For this lab, I used the mini-corpus I created in Lab 3, called Humor (Bookshelf).
- To get started, I input the plain-text files from that mini-corpus into the Topic Modeling Tool. I did this by clicking “Select Input File or Dir” before navigating to my desktop folder, which contained my Lab 3 folder, which in turn held the plain-text files from the Humor bookshelf. Then, I individually selected each of the eight plain-text files to input them into the Topic Modeling Tool.
- After inputting the plain-text files and clicking “Advanced,” I was able to configure specific settings. I decided to change the “No. of topic words printed” from 10 to 15, so that I would be presented with a wider array of words to view pertaining to the topics of my mini-corpus.
- After changing the settings of what I wanted the Topic Modeling Tool to do, I selected “Learn Topics”. After processing my plain-text files, the Topic Modeling Tool provided me with 10 topics of my mini-corpus, and in each topic line there were 15 words associated with that particular topic. By studying these topics and words, I could get a sense of the more prominent subjects and descriptors in my mini-corpus.

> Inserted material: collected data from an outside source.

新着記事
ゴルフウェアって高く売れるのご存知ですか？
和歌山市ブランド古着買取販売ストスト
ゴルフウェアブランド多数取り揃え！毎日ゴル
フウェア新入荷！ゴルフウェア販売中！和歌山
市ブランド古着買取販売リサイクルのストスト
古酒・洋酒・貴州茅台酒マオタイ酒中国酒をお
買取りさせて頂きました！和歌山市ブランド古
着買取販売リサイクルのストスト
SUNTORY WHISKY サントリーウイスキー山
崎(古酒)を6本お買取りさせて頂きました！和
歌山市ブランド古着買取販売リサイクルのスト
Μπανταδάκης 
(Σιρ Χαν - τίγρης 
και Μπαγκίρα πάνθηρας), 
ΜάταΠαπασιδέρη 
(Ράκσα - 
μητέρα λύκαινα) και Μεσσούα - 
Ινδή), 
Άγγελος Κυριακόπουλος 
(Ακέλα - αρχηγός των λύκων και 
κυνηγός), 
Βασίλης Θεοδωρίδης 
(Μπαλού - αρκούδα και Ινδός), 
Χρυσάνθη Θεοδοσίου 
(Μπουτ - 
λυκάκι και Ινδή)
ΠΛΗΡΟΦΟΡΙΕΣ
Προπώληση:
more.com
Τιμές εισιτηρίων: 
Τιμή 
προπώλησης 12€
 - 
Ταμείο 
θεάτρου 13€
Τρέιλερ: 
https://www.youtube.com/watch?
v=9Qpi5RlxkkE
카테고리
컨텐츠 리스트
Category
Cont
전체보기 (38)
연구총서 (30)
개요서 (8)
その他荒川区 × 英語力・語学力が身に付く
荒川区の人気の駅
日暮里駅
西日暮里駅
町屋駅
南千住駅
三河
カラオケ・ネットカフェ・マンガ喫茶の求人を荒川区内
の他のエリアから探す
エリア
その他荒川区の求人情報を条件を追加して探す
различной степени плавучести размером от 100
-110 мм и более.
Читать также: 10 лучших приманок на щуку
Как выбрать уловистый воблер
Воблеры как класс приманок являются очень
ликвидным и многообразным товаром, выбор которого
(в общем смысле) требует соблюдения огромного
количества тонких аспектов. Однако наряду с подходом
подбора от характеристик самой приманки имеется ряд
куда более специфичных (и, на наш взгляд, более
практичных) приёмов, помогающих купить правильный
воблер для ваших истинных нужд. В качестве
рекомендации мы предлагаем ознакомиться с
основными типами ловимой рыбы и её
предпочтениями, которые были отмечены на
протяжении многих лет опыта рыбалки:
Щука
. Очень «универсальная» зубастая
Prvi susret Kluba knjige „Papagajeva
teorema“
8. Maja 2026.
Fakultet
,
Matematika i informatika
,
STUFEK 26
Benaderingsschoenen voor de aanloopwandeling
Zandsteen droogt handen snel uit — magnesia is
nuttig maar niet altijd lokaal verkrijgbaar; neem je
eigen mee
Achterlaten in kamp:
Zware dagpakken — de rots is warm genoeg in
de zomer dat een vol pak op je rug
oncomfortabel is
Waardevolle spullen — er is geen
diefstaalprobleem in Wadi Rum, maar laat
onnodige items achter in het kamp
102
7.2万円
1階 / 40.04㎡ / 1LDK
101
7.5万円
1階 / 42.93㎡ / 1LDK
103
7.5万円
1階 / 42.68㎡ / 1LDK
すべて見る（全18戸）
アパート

- In order to help one study the topics more easily, the Topic Modeling Tool creates an HTML file with the topics, that can be opened in Google Chrome and has links.
- When clicking on any of the topics, the link takes you to another page that ranks the documents in the mini-corpus according to their relevance to that topic (by the number of words in the document assigned to the topic).
- Clicking on any of these docs takes it a step further and shows the top three topics in the document, assigning the topics a percentage based on the number of words in the document that go with the topic.
The Topic Modeling Tool makes it easier for those who want to not only identify the most important topics of a corpus, but also gain an understanding of the words associated with the topics, and how integral the topics and words are in different documents.